#### [Page excerpt]
Keywords: MyD88/TRAF6/p38-MAPK pathway; NADPH oxidase; ischemic stroke; limb; neutrophil; reperfusion injury.

Figure 1

Effects of limb remote ischemic postconditioning (LRIP) on neurobehavioral testing scores assessed at 24 h after reperfusion. LRIP operation was carried out by three cycles of 5 min occlusion/5 min release of the left femoral artery at 0, 1 or 3 h after reperfusion, respectively: (A) postural reflex test; (B) vibrissae-elicited forelimb placing test; and (C) tail hang test. Data are expressed as mean ± SD, n = 6, ** p < 0.01 vs. sham group, ^## p < 0.01 vs. Ischemia-reperfusion (I/R) group, ^# p < 0.05 vs. I/R group.

Figure 2

Effects of LRIP on neutrophil infiltration in the brain and left hindlimb gastrocnemius muscle: Myeloperoxidase (MPO) activities in: the brain (A); and left hindlimb gastrocnemius muscle (B) were assessed at 24 h after reperfusion. Data are expressed as mean ± SD, n = 6, ** p < 0.01 vs. sham group, ^## p < 0.01 vs. I/R group.

#### [Data under study]
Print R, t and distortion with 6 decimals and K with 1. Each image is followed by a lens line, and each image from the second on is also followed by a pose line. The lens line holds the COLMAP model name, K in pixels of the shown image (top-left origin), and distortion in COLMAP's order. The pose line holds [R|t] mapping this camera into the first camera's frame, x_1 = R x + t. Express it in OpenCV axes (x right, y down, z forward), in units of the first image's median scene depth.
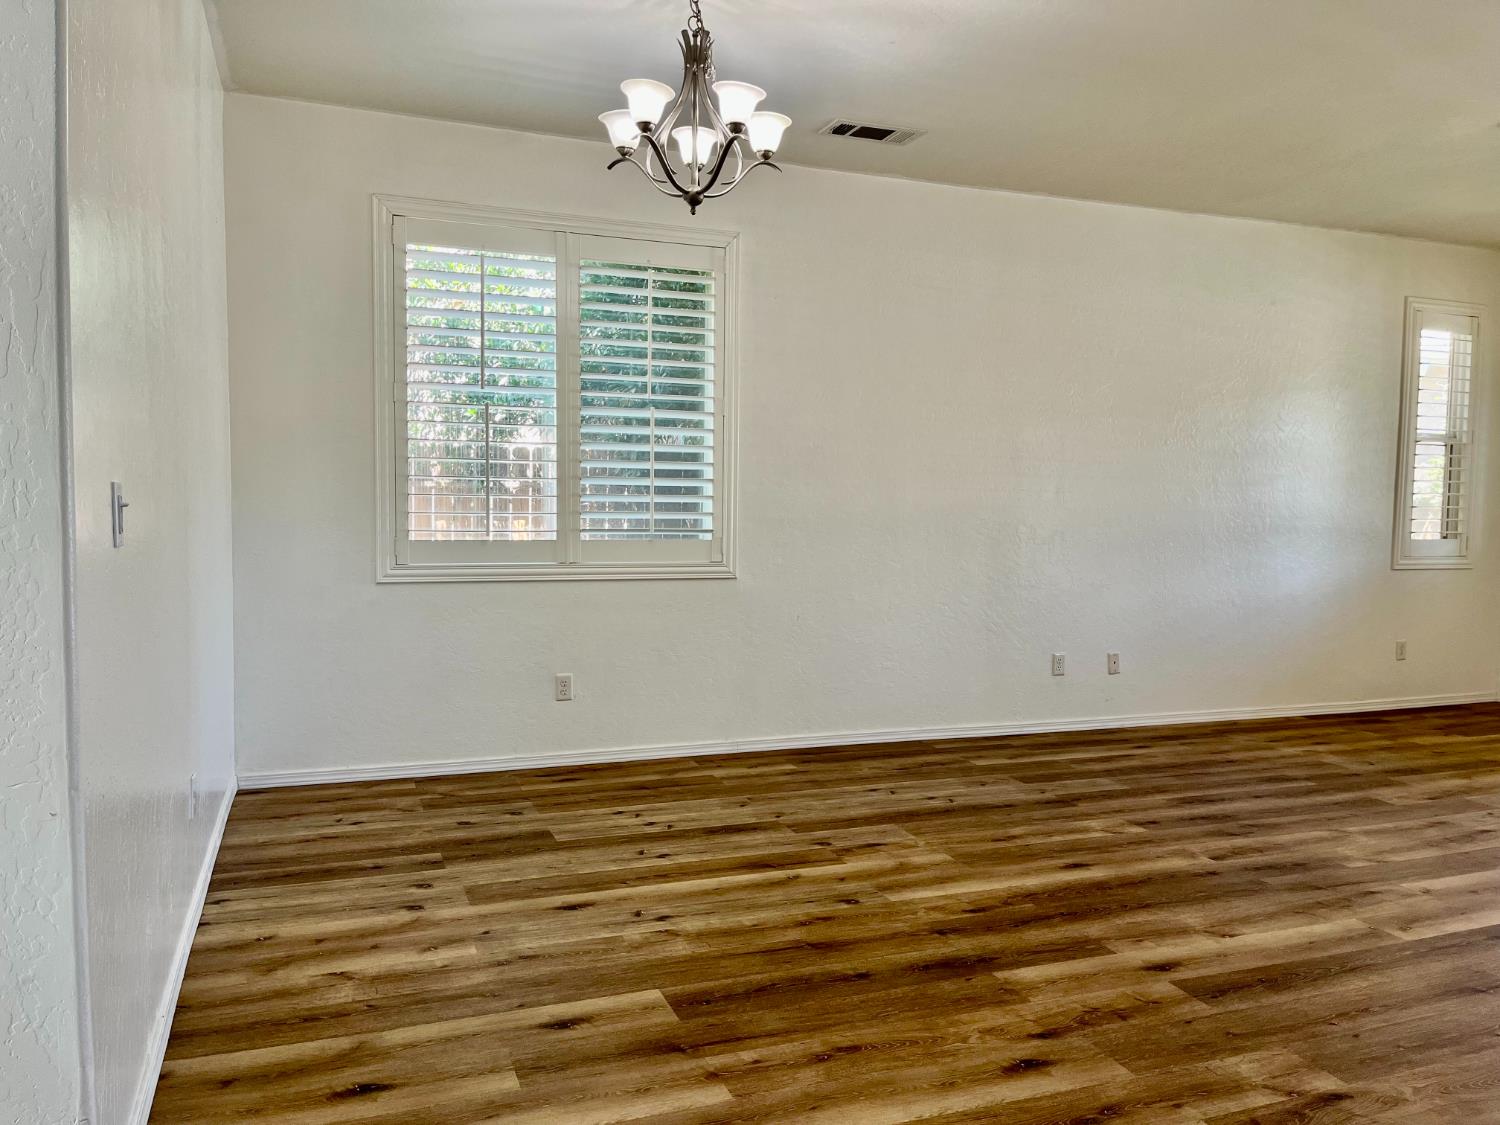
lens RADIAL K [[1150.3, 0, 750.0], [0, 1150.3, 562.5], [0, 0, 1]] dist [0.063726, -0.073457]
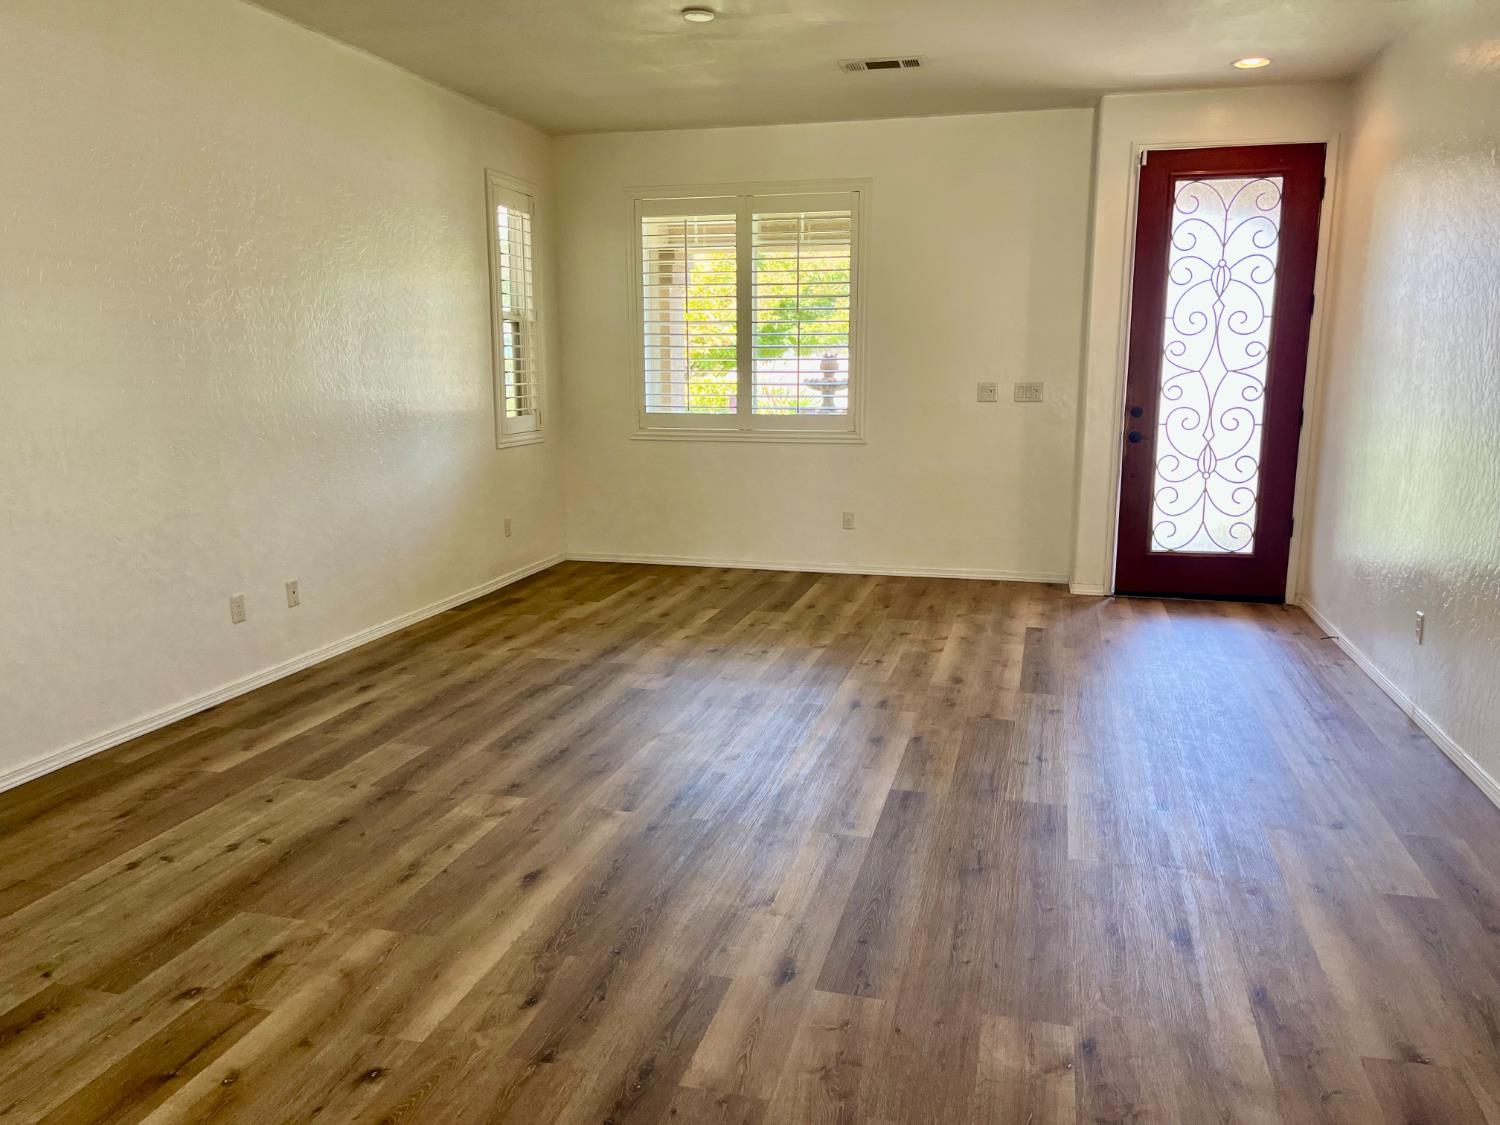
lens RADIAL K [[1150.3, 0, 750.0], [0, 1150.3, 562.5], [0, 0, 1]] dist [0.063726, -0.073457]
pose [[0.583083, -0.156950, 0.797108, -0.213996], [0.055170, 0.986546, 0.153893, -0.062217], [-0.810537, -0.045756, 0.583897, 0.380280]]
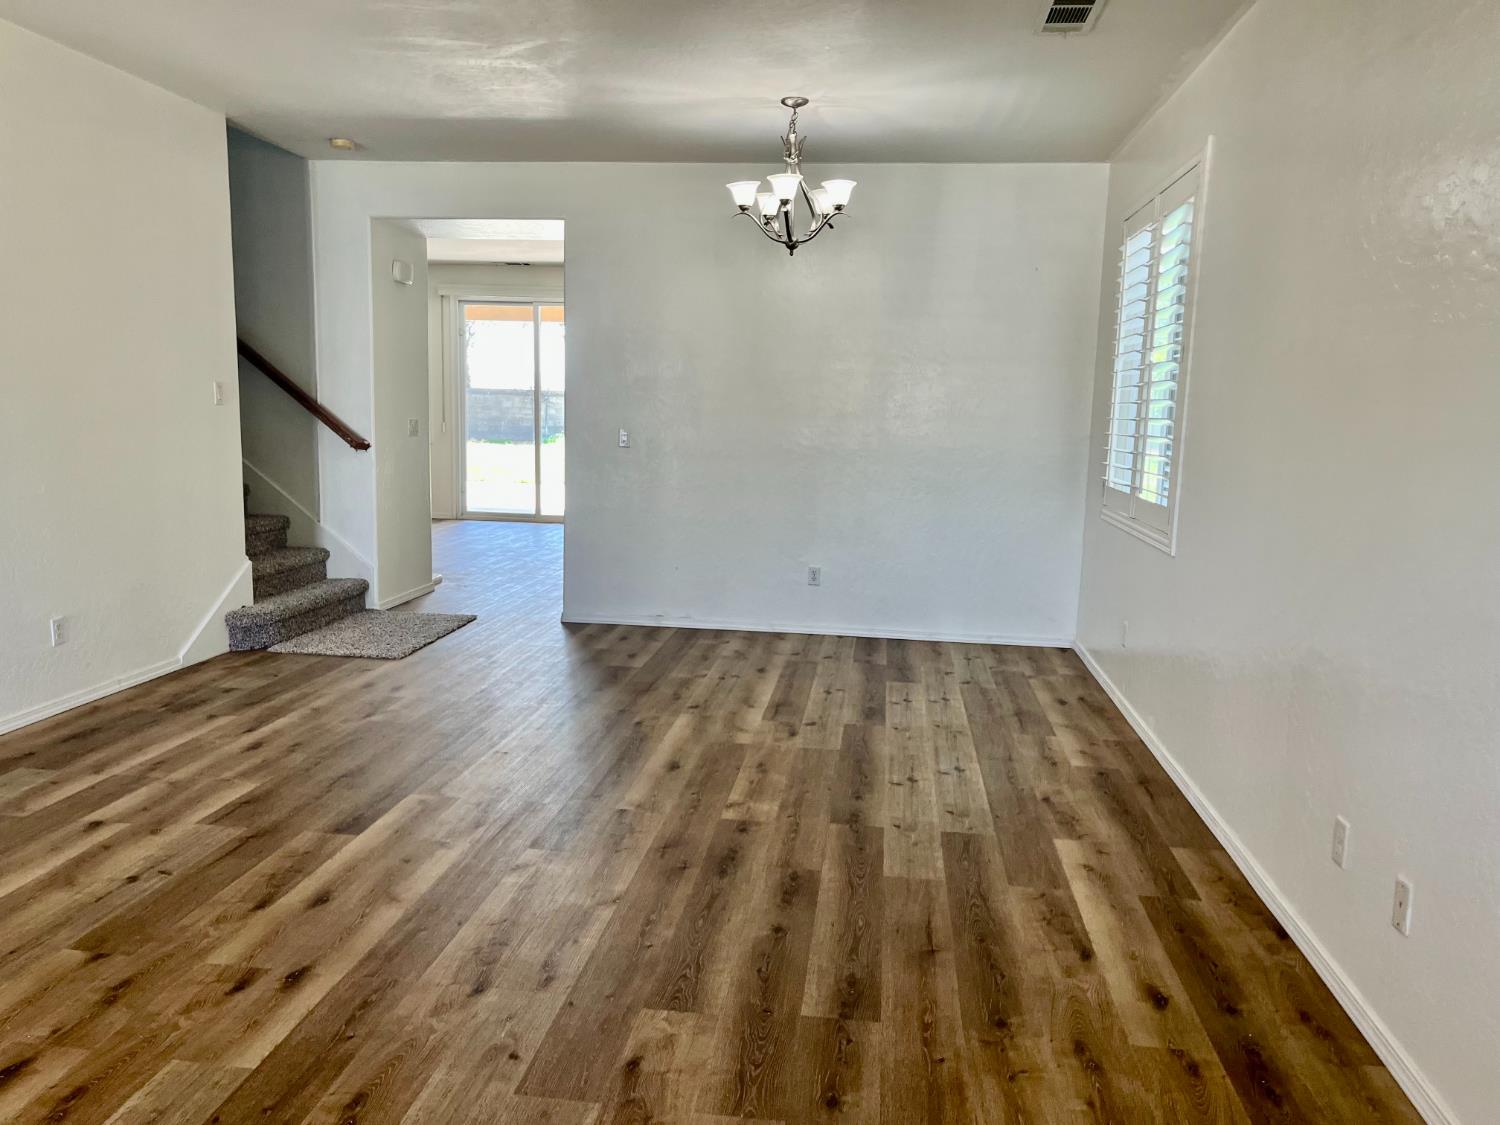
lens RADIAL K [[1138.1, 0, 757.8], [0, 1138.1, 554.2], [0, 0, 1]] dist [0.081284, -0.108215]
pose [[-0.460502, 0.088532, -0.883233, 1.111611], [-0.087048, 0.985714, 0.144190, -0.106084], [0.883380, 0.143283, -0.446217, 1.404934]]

==

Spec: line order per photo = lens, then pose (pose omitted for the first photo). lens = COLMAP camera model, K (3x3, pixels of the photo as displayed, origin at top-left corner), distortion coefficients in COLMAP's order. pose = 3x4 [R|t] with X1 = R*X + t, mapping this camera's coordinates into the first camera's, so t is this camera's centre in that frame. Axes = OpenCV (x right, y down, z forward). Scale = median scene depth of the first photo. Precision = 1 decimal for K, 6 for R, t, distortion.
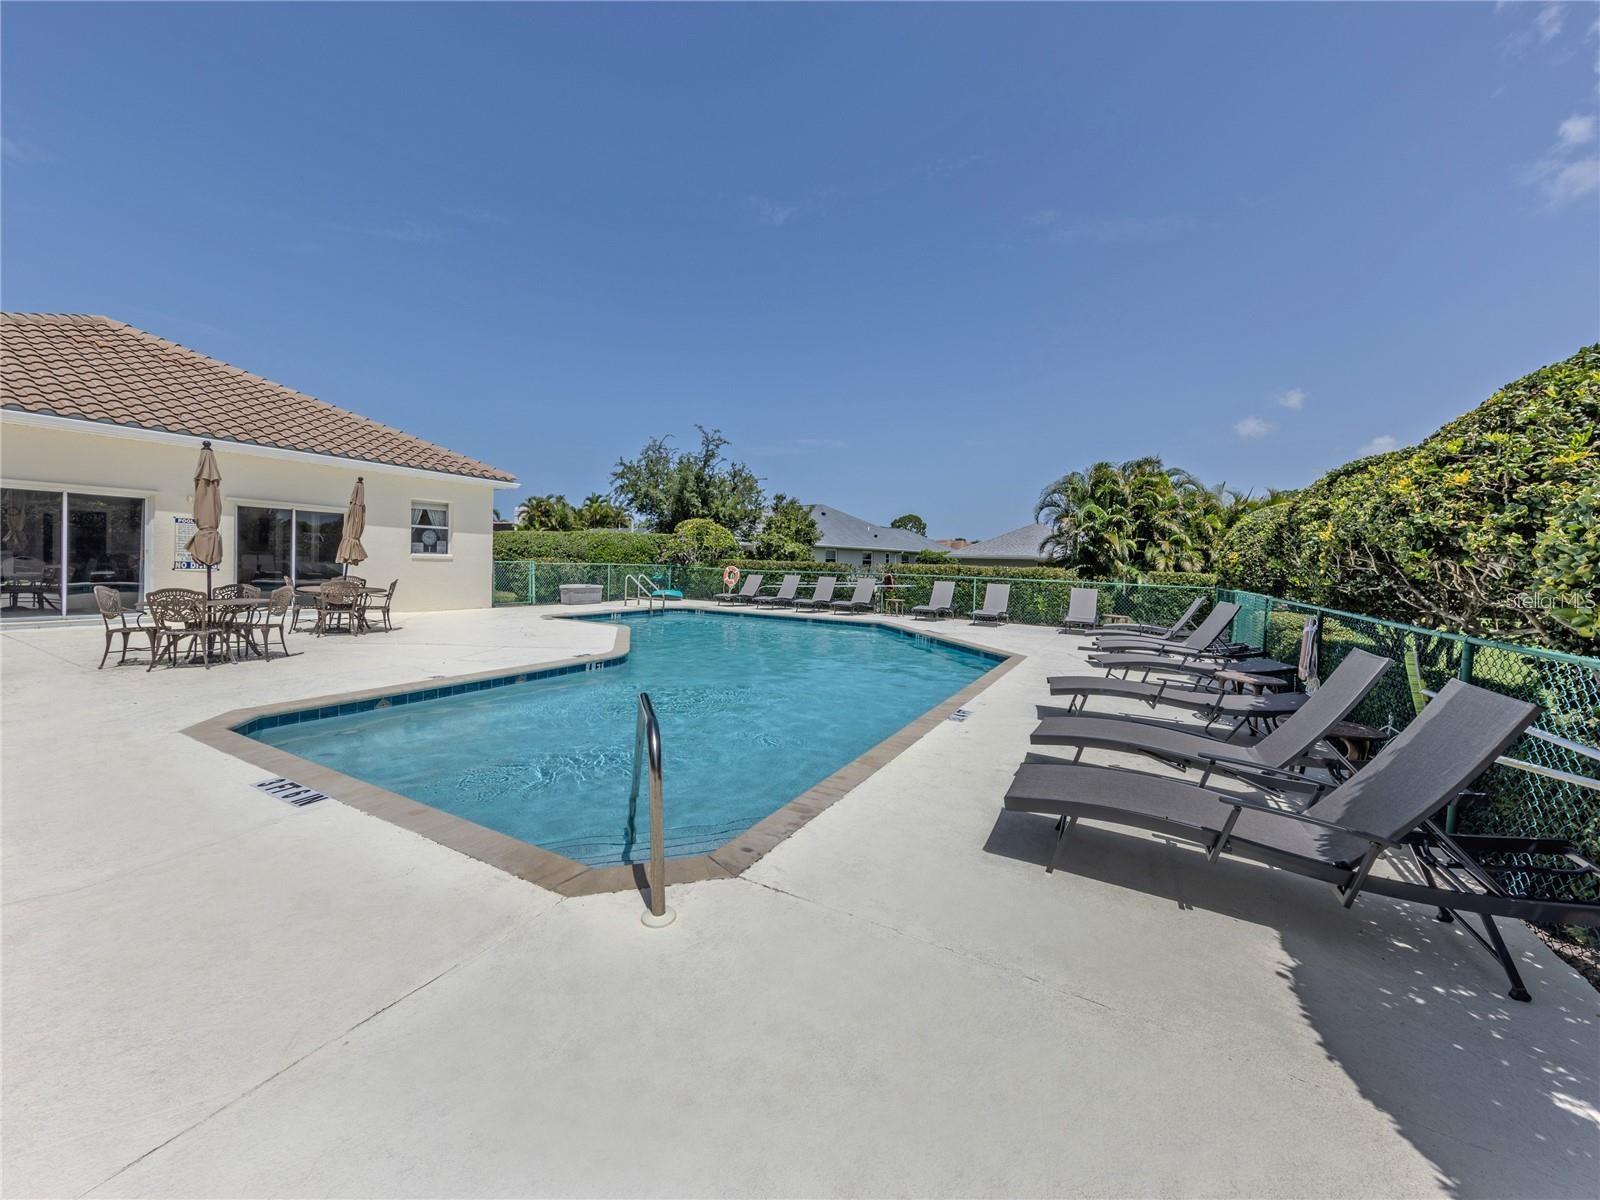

#### [Tasks to perform]
• 1. Using the LRIP excerpt, answer each question on its own line:
(a) Which pathway is named in the keywords?
(b) What did the LRIP operation consist of?
(c) Besides the brain, where was myeloperoxidase activity measured?
• 2. Recast the LRIP excerpt paragraph beginning "Effects of limb remote ischemic postconditioning (LRIP) on neurobehavioral" as a short bulleted list that keeps its main facts.
• 3. Carry on the LRIP excerpt from its final sentence.
None of the items matter here.

#### [Answers for this exercise]
• 1.
(a) The MyD88/TRAF6/p38-MAPK pathway.
(b) Three cycles of 5 min occlusion and 5 min release of the left femoral artery, carried out at 0, 1 or 3 h after reperfusion.
(c) In the left hindlimb gastrocnemius muscle.

• 2.
- Measure: neurobehavioral test scores at 24 h after reperfusion
- LRIP: three cycles of 5 min occlusion/5 min release of the left femoral artery, at 0, 1 or 3 h after reperfusion
- Tests: (A) postural reflex, (B) vibrissae-elicited forelimb placing, (C) tail hang
- Statistics: mean ± SD, n = 6; ** p < 0.01 vs. sham group; ## p < 0.01 and # p < 0.05 vs. I/R group

• 3.
Figure 3

LRIP ameliorated histopathological changes and infarct size of the brain. (A) Brain sections of rats in different groups were stained by Hematoxylin and Eosin and then examined using a light microscope. Representative photomicrographs of ischemic cortices from the sham, LRIP, I/R, I/R + 0 h, I/R + 1 h, and I/R + 3 h groups were established. The most significant reversal of injury was observed in the I/R + 0 h group. The magnification was 400×. Scale bar = 50 µm; n = 6; (B) rat brain slices were obtained by making a coronal cut through the optic chiasma. Tissue corresponding to the square icon was used for Hematoxylin and Eosin Staining; (C) histopathological scores of paraffin sections of the rat brain; (D) representative infarcts stained by 2,3,5-triphenyhetrazolium chloride (TTC); (E) bar graphs show the average infarct size of the five slices. Data are expressed as mean ± SD, n = 6, ** p < 0.01 vs. sham group, ^## p < 0.01 vs. I/R group.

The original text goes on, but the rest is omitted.